Fondazione Umberto Di Mario, c/o Toscana Life Sciences, 53100 Siena, Italy.
Int J Mol Sci. 2021 Jan 14;22(2):803. doi: 10.3390/ijms22020803.
Diabetes mellitus is a group of heterogeneous metabolic disorders characterized by chronic hyperglycaemia mainly due to pancreatic β cell death and/or dysfunction, caused by several types of stress such as glucotoxicity, lipotoxicity and inflammation. Different patho-physiological mechanisms driving β cell response to these stresses are tightly regulated by microRNAs (miRNAs), a class of negative regulators of gene expression, involved in pathogenic mechanisms occurring in diabetes and in its complications. In this review, we aim to shed light on the most important miRNAs regulating the maintenance and the robustness of β cell identity, as well as on those miRNAs involved in the pathogenesis of the two main forms of diabetes mellitus, i.e., type 1 and type 2 diabetes. Additionally, we acknowledge that the understanding of miRNAs-regulated molecular mechanisms is fundamental in order to develop specific and effective strategies based on miRNAs as therapeutic targets, employing innovative molecules.

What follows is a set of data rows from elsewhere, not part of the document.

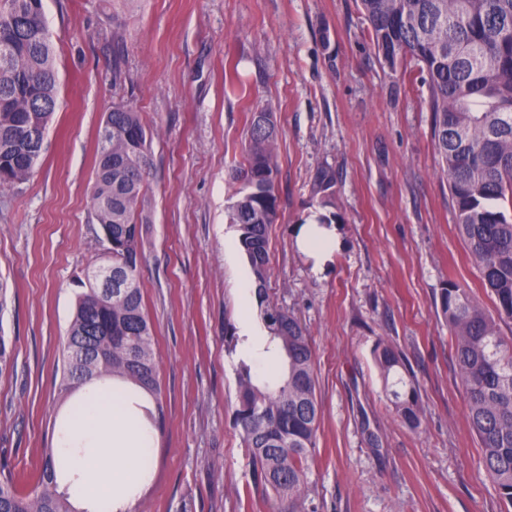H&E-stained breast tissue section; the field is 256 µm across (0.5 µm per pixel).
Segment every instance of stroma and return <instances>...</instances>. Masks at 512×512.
<instances>
[{"mask_svg":"<svg viewBox=\"0 0 512 512\" xmlns=\"http://www.w3.org/2000/svg\"><path fill=\"white\" fill-rule=\"evenodd\" d=\"M44 12L60 108L33 176L0 189V460L21 490H35L69 405L60 382L76 279L102 250L98 133L124 101L152 136L140 285L167 410L133 512H278L252 486L234 424L237 373L254 358L232 338L246 317L266 329L226 221L228 172L264 106L280 194L267 288L307 330L321 408L304 512H512L482 466L439 295L452 281L492 301L455 228L427 88L381 62L360 0H132L115 12L44 0ZM322 171L334 179L326 208ZM313 214L335 216L342 241L320 272L296 245ZM381 339L415 377L419 429L384 390Z\"/></svg>","mask_w":512,"mask_h":512,"instance_id":"obj_1","label":"stroma"}]
</instances>
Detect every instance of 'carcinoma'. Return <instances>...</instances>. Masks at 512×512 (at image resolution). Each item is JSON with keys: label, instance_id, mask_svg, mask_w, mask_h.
Wrapping results in <instances>:
<instances>
[{"label": "carcinoma", "instance_id": "cac0c4a2", "mask_svg": "<svg viewBox=\"0 0 512 512\" xmlns=\"http://www.w3.org/2000/svg\"><path fill=\"white\" fill-rule=\"evenodd\" d=\"M373 46L390 69L425 76L432 137L448 184L458 233L495 299L490 313L467 288L448 282L440 311L455 345L471 428L486 472L512 503V0H360ZM59 108V74L43 0H0V187L32 176ZM243 162L229 172L237 188L227 206L255 297L281 369L259 381L243 363L237 376L240 427L255 488L271 492L280 512H303L320 408L313 351L302 323L274 303L269 228L279 209L277 125L266 108L251 113ZM152 168L151 138L141 113L112 106L103 121L93 171L92 203L104 247L78 280L73 320L63 344L61 387L73 393L95 380L131 382L151 398L143 408L162 430L153 326L140 288L144 185ZM112 269V287L99 270ZM374 361L397 417L417 429L421 408L403 353L378 342ZM0 512H78L48 453L37 489L22 493L0 466Z\"/></svg>", "mask_w": 512, "mask_h": 512}]
</instances>
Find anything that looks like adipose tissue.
Here are the masks:
<instances>
[{
	"label": "adipose tissue",
	"mask_w": 512,
	"mask_h": 512,
	"mask_svg": "<svg viewBox=\"0 0 512 512\" xmlns=\"http://www.w3.org/2000/svg\"><path fill=\"white\" fill-rule=\"evenodd\" d=\"M297 245L319 267L335 250L337 238L331 228L312 222L300 228ZM148 401L144 391L129 383L120 394L101 385L78 393L70 423L56 438L58 453L83 451L74 461L81 474L71 486L76 503L102 499L108 512H132L144 483L141 470L155 455L153 431L138 410Z\"/></svg>",
	"instance_id": "obj_1"
}]
</instances>
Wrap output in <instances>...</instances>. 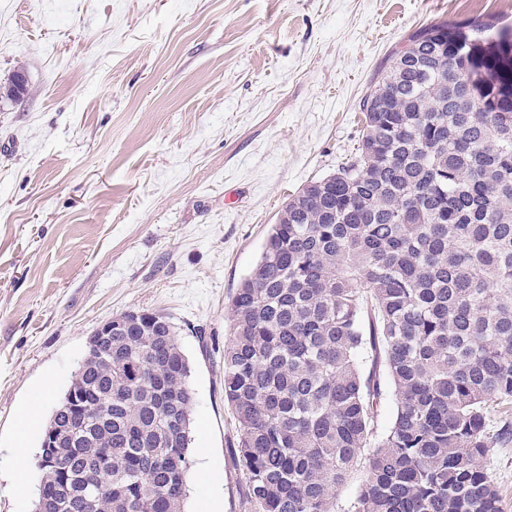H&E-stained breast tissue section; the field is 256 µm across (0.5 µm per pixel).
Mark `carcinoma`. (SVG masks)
Returning <instances> with one entry per match:
<instances>
[{"instance_id": "obj_1", "label": "carcinoma", "mask_w": 512, "mask_h": 512, "mask_svg": "<svg viewBox=\"0 0 512 512\" xmlns=\"http://www.w3.org/2000/svg\"><path fill=\"white\" fill-rule=\"evenodd\" d=\"M410 35L361 99L338 171L280 211L231 299L224 401L256 512H502L492 405L512 402V34ZM86 346L39 448L34 512H183L193 391L160 313ZM395 401L378 430V404ZM106 463L94 484L88 473ZM356 495L339 490L360 468Z\"/></svg>"}]
</instances>
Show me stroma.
<instances>
[{
  "mask_svg": "<svg viewBox=\"0 0 512 512\" xmlns=\"http://www.w3.org/2000/svg\"><path fill=\"white\" fill-rule=\"evenodd\" d=\"M481 14L512 29V0H0V512L37 497L35 468L13 488L20 410L48 422L129 310L167 316L189 361L185 512H256L230 300L288 199L354 152L396 46Z\"/></svg>",
  "mask_w": 512,
  "mask_h": 512,
  "instance_id": "stroma-1",
  "label": "stroma"
}]
</instances>
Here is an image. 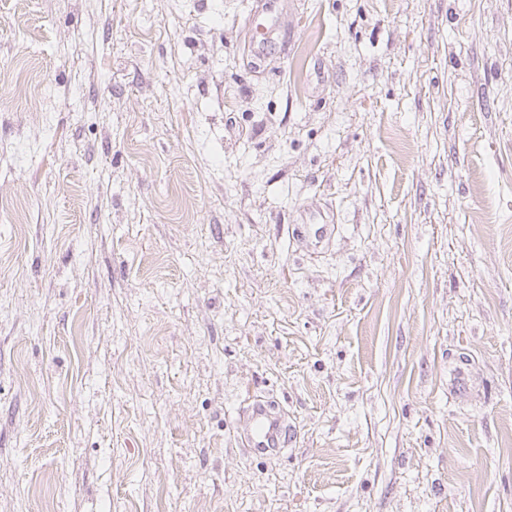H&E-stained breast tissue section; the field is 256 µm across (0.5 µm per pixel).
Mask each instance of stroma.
<instances>
[{"mask_svg": "<svg viewBox=\"0 0 512 512\" xmlns=\"http://www.w3.org/2000/svg\"><path fill=\"white\" fill-rule=\"evenodd\" d=\"M511 226L512 0H0V512H512ZM248 448L259 453H276L293 441L295 431L273 407L254 403L248 408L245 425Z\"/></svg>", "mask_w": 512, "mask_h": 512, "instance_id": "1", "label": "stroma"}]
</instances>
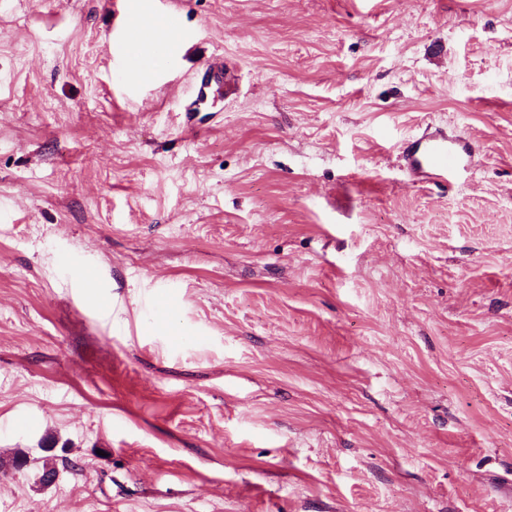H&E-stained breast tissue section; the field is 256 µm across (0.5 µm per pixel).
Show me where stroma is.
<instances>
[{
    "label": "stroma",
    "mask_w": 512,
    "mask_h": 512,
    "mask_svg": "<svg viewBox=\"0 0 512 512\" xmlns=\"http://www.w3.org/2000/svg\"><path fill=\"white\" fill-rule=\"evenodd\" d=\"M183 30L146 81L121 0H0V512H512V0ZM401 151L408 175L444 186L453 184L475 157L472 142L442 130L406 140Z\"/></svg>",
    "instance_id": "35a3bbf8"
}]
</instances>
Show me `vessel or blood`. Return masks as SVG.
Here are the masks:
<instances>
[{
    "label": "vessel or blood",
    "mask_w": 512,
    "mask_h": 512,
    "mask_svg": "<svg viewBox=\"0 0 512 512\" xmlns=\"http://www.w3.org/2000/svg\"><path fill=\"white\" fill-rule=\"evenodd\" d=\"M123 9L127 21L139 22L141 36L155 42L160 49L166 50L180 43V5H173L157 29L139 20L144 9L143 0H124ZM401 151L408 175L444 186L453 184L461 172L473 164L475 157L472 142L460 135H448L442 130L406 140Z\"/></svg>",
    "instance_id": "vessel-or-blood-1"
}]
</instances>
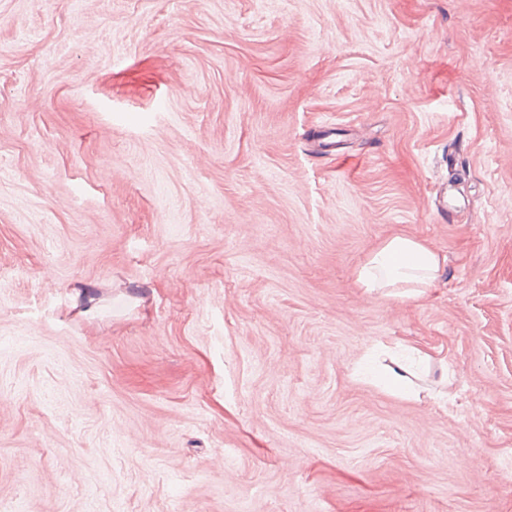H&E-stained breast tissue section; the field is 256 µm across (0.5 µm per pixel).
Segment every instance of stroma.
Here are the masks:
<instances>
[{
    "label": "stroma",
    "mask_w": 512,
    "mask_h": 512,
    "mask_svg": "<svg viewBox=\"0 0 512 512\" xmlns=\"http://www.w3.org/2000/svg\"><path fill=\"white\" fill-rule=\"evenodd\" d=\"M511 456L512 0H0V512H512ZM439 253L405 235L385 241L355 271V283L369 295L415 299L433 288L441 270ZM380 373L385 378V386L391 391L409 396L411 381L407 367L397 361L380 365Z\"/></svg>",
    "instance_id": "stroma-1"
}]
</instances>
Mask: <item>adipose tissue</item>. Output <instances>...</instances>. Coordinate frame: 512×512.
<instances>
[{"label": "adipose tissue", "instance_id": "adipose-tissue-1", "mask_svg": "<svg viewBox=\"0 0 512 512\" xmlns=\"http://www.w3.org/2000/svg\"><path fill=\"white\" fill-rule=\"evenodd\" d=\"M439 253L405 235L385 241L355 271V283L367 294L414 299L434 287L441 270Z\"/></svg>", "mask_w": 512, "mask_h": 512}]
</instances>
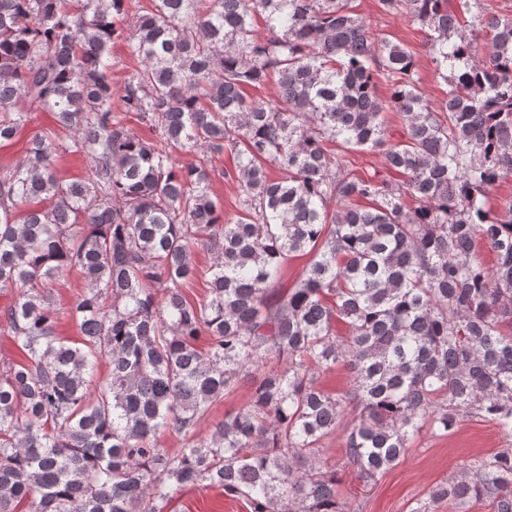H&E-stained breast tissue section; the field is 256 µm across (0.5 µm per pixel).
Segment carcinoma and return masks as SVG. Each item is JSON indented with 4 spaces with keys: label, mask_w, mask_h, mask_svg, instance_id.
I'll list each match as a JSON object with an SVG mask.
<instances>
[{
    "label": "carcinoma",
    "mask_w": 512,
    "mask_h": 512,
    "mask_svg": "<svg viewBox=\"0 0 512 512\" xmlns=\"http://www.w3.org/2000/svg\"><path fill=\"white\" fill-rule=\"evenodd\" d=\"M380 2L427 29L444 108L351 0H0V143L38 109L58 125L0 171V288L15 289L0 325L25 358L0 364V512H165L200 486L248 512H358L321 464L348 416L345 466L363 478L464 417L512 437V200L486 207L512 175V17L486 15L480 43L456 0ZM122 35L138 65L116 82ZM269 78L277 98L244 97ZM389 110L406 123L395 143ZM329 141L382 151L404 180L344 173ZM68 152L91 159L87 176L57 175ZM225 153L236 163L218 174L209 158ZM217 175L237 185L232 219ZM198 246L213 262L193 305ZM307 254L280 287L284 261ZM72 269L85 290L63 313L51 290ZM64 314L73 342L56 336ZM339 361L350 386L326 393L316 373ZM244 381L246 406L200 435ZM164 429L182 437L173 454ZM443 501L512 512V447L412 512Z\"/></svg>",
    "instance_id": "cac0c4a2"
}]
</instances>
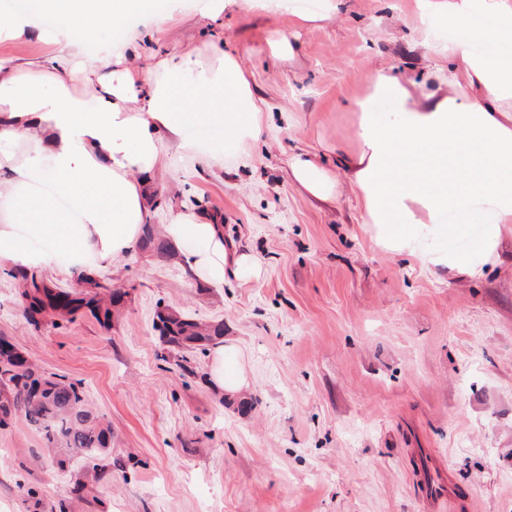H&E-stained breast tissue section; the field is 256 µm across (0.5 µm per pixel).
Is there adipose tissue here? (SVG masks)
Segmentation results:
<instances>
[{"mask_svg": "<svg viewBox=\"0 0 512 512\" xmlns=\"http://www.w3.org/2000/svg\"><path fill=\"white\" fill-rule=\"evenodd\" d=\"M429 13L454 33L448 82L465 74L466 89L437 100L377 73L372 94L393 110L384 121L363 114L348 168L381 246L479 278L512 226V0H431ZM41 17L54 20L49 38L63 50L56 65L0 59V172L8 175L0 196L9 201L0 265L37 266L56 255L109 264L137 244L143 190L169 147L207 155L192 133L215 127L226 151L248 155L263 107L235 56L218 46L205 61L175 47L148 66L130 65L121 51L87 54L132 19L161 27L168 16L153 0H33L31 11L0 15V35H23ZM290 169L313 196L333 195L336 181L315 159L293 158ZM476 213L485 224L472 248L424 247L425 235L451 234L446 219L465 224ZM166 232L210 283H223L230 268L244 278L257 273L251 256L227 246L221 225L182 211Z\"/></svg>", "mask_w": 512, "mask_h": 512, "instance_id": "1", "label": "adipose tissue"}]
</instances>
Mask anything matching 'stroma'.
<instances>
[{"instance_id":"stroma-1","label":"stroma","mask_w":512,"mask_h":512,"mask_svg":"<svg viewBox=\"0 0 512 512\" xmlns=\"http://www.w3.org/2000/svg\"><path fill=\"white\" fill-rule=\"evenodd\" d=\"M178 0L163 30L128 46L134 65L172 47L205 57L237 54L265 119L248 157L169 152L148 223L180 211L224 227L253 256L257 278L212 285L185 259L134 249L96 268L103 285L129 292L111 325L85 316L21 314L12 268L0 266V336L46 375L81 382L91 410L112 428V478L89 483L88 512H455L430 506L417 476L427 454L471 496V512H512V228L484 277L435 273L382 248L363 222L346 164L358 148V101L380 71L445 97L447 66L424 47L416 0H290L293 14L226 0ZM288 31L291 50L270 43ZM376 119L388 101L369 100ZM309 155L336 179L322 201L292 177ZM224 324V371H243L248 411L226 401L213 356L162 359L157 304ZM87 466L52 465L24 415L0 429V512H27L35 490L54 512Z\"/></svg>"}]
</instances>
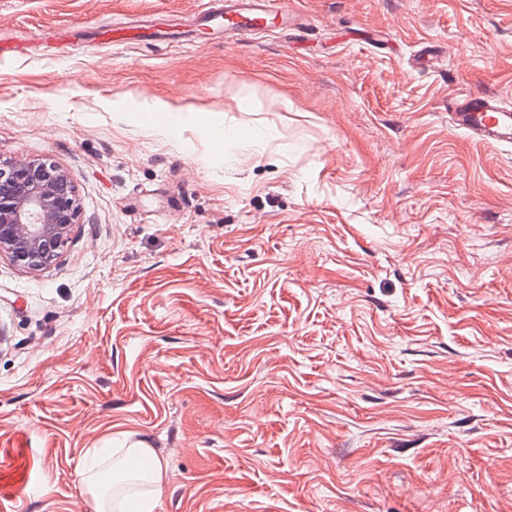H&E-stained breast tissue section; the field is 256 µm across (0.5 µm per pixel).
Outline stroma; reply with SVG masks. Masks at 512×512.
Instances as JSON below:
<instances>
[{
  "instance_id": "35a3bbf8",
  "label": "stroma",
  "mask_w": 512,
  "mask_h": 512,
  "mask_svg": "<svg viewBox=\"0 0 512 512\" xmlns=\"http://www.w3.org/2000/svg\"><path fill=\"white\" fill-rule=\"evenodd\" d=\"M0 0V163L75 186L61 258H0V512H93L78 471L137 433L156 512H512V0ZM171 111H164V104ZM197 113L179 124L176 111ZM266 128L227 165L205 126ZM259 0H202L198 15L205 27L224 29V34L251 33L267 27L269 13ZM448 121L454 130L485 146L512 145V107L498 96L476 91L452 97Z\"/></svg>"
}]
</instances>
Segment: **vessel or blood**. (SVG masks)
Returning a JSON list of instances; mask_svg holds the SVG:
<instances>
[{
  "label": "vessel or blood",
  "mask_w": 512,
  "mask_h": 512,
  "mask_svg": "<svg viewBox=\"0 0 512 512\" xmlns=\"http://www.w3.org/2000/svg\"><path fill=\"white\" fill-rule=\"evenodd\" d=\"M205 26L225 34L251 33L267 27L263 0H201ZM448 121L454 130L483 145H512V106L483 92H470L448 101Z\"/></svg>",
  "instance_id": "obj_1"
}]
</instances>
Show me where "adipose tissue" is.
Returning a JSON list of instances; mask_svg holds the SVG:
<instances>
[{
    "label": "adipose tissue",
    "instance_id": "ef3b65f1",
    "mask_svg": "<svg viewBox=\"0 0 512 512\" xmlns=\"http://www.w3.org/2000/svg\"><path fill=\"white\" fill-rule=\"evenodd\" d=\"M214 148L235 161L243 149L264 143L269 134L265 128L254 127L246 133L213 127ZM150 458L144 469L128 465L134 458ZM166 471L148 444L123 433L117 447L88 450L87 458L79 473V482L93 505V512H128L130 504H138L140 512H154L165 484Z\"/></svg>",
    "mask_w": 512,
    "mask_h": 512
}]
</instances>
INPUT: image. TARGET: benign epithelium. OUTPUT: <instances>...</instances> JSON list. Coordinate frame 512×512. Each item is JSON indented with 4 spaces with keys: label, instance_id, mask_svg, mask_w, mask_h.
Masks as SVG:
<instances>
[{
    "label": "benign epithelium",
    "instance_id": "1",
    "mask_svg": "<svg viewBox=\"0 0 512 512\" xmlns=\"http://www.w3.org/2000/svg\"><path fill=\"white\" fill-rule=\"evenodd\" d=\"M77 219L75 188L60 166L25 158L0 168V257L27 272L53 265Z\"/></svg>",
    "mask_w": 512,
    "mask_h": 512
}]
</instances>
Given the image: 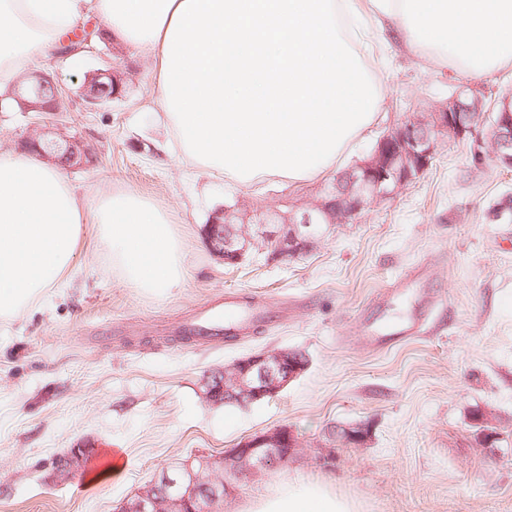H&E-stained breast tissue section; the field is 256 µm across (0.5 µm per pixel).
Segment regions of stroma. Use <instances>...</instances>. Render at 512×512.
I'll use <instances>...</instances> for the list:
<instances>
[{"instance_id":"obj_1","label":"stroma","mask_w":512,"mask_h":512,"mask_svg":"<svg viewBox=\"0 0 512 512\" xmlns=\"http://www.w3.org/2000/svg\"><path fill=\"white\" fill-rule=\"evenodd\" d=\"M385 54L379 116L345 167L458 88L488 105L512 91V67L472 81L409 54L394 37ZM110 62L123 69L124 96L96 108L74 100L63 121L97 160L66 176L92 200L133 191L167 208L185 241L186 280L162 296L122 284L88 224L66 287L45 306L0 319V512H115L162 471L283 425L298 434L300 452L241 478L224 512H248L292 478L331 484L359 512H512V170L472 163L475 146L493 150L486 128L443 137L416 182L338 225L301 259L278 265L257 254L229 267L202 235L216 208L305 207L336 171L302 184L234 185L164 151L170 133L153 103L150 59L95 41L37 67L73 93ZM51 121L0 112V148L18 147ZM421 261L432 263L429 277L376 300ZM431 295L446 303L433 332L370 348L367 333L396 335ZM250 299L273 308L287 301V316L232 340H180V325L201 309ZM280 348L302 352L308 367L276 397L242 406L203 400L209 374ZM480 414L499 436L494 445L477 438ZM356 424L369 430L364 445L331 444L332 426ZM81 444L119 449L121 473L96 480L89 465L53 484L55 459Z\"/></svg>"}]
</instances>
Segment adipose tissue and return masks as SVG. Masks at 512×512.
Wrapping results in <instances>:
<instances>
[{
	"label": "adipose tissue",
	"mask_w": 512,
	"mask_h": 512,
	"mask_svg": "<svg viewBox=\"0 0 512 512\" xmlns=\"http://www.w3.org/2000/svg\"><path fill=\"white\" fill-rule=\"evenodd\" d=\"M126 52L151 58L167 152L250 186L333 167L376 118L383 34L473 80L512 66V0H0V96L87 15ZM95 224L123 284L184 282L167 210L128 192L87 206L61 168L0 150V318L64 287L82 227ZM250 512H357L325 483L290 479Z\"/></svg>",
	"instance_id": "1"
}]
</instances>
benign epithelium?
Segmentation results:
<instances>
[{
    "instance_id": "obj_1",
    "label": "benign epithelium",
    "mask_w": 512,
    "mask_h": 512,
    "mask_svg": "<svg viewBox=\"0 0 512 512\" xmlns=\"http://www.w3.org/2000/svg\"><path fill=\"white\" fill-rule=\"evenodd\" d=\"M123 81L122 72L110 64L87 73L78 95L89 105H104L121 96L115 86ZM46 84L55 81L42 71L19 80L12 97L21 111L46 109L56 115L68 111L69 98L59 87L46 108L22 94L25 87ZM486 122L494 145L493 162L512 169V96L507 94L487 108L482 100L460 94L388 131L367 159L325 187L316 201L301 210L285 203L281 209L255 215L250 222L237 207L216 210L204 229L209 249L231 266L246 263L256 251L267 254L269 262L294 261L316 248L336 225L351 221L370 204L389 199L416 181L431 165L441 137L471 135ZM41 140L50 146H64L56 156L48 150L41 152L47 162L58 160L81 168L92 158L89 144L58 125L38 128L25 143L35 145ZM306 368L307 361L295 350H263L208 377L202 397L212 405L229 399L242 404L261 402L278 395ZM338 432L352 445L360 446L367 438L362 426H341ZM299 447L298 435L286 425L251 435L218 459L201 455L178 469L162 472L123 501L117 512H214L217 503L232 493L234 481L288 460ZM93 453L92 448L69 449L54 463L53 481L73 478Z\"/></svg>"
}]
</instances>
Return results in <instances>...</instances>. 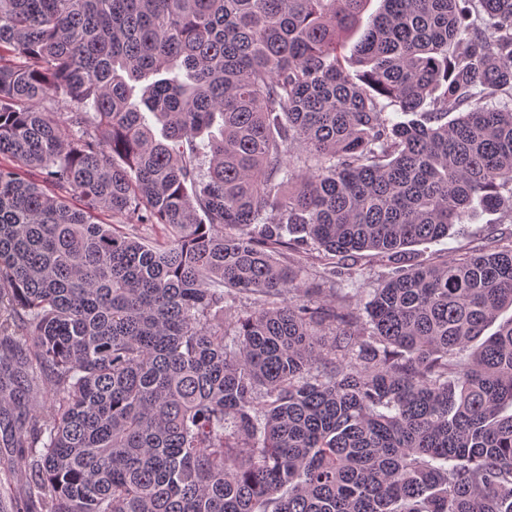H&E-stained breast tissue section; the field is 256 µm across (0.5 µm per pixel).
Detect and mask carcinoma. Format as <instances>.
<instances>
[{
  "instance_id": "cac0c4a2",
  "label": "carcinoma",
  "mask_w": 512,
  "mask_h": 512,
  "mask_svg": "<svg viewBox=\"0 0 512 512\" xmlns=\"http://www.w3.org/2000/svg\"><path fill=\"white\" fill-rule=\"evenodd\" d=\"M368 2L0 0V427L41 512H512V234L407 251L512 224V0ZM288 248L374 253L366 317ZM499 214L480 212L466 220L463 230L453 239H442L438 242L422 244L415 248L423 259H435L445 255L449 248L464 251L474 248L493 247L497 243L488 239L487 227L498 224Z\"/></svg>"
}]
</instances>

糖尿病是一组异质性代谢紊乱疾病,其特征为慢性高血糖,主要是由于胰腺β细胞死亡和/或功能障碍所致,这些是由多种类型的应激如糖毒性、脂毒性和炎症引起的。驱动β细胞对这些应激作出反应的不同病理生理机制受到微小RNA(miRNA)的严格调控,miRNA是一类基因表达的负调控因子,参与糖尿病及其并发症发生的致病机制。在本综述中,我们旨在阐明调节β细胞特性维持和稳健性的最重要的miRNA,以及参与1型和2型这两种主要糖尿病发病机制的miRNA。此外,我们认识到,理解miRNA调控的分子机制对于基于miRNA作为治疗靶点开发特定且有效的策略至关重要,需要使用创新分子。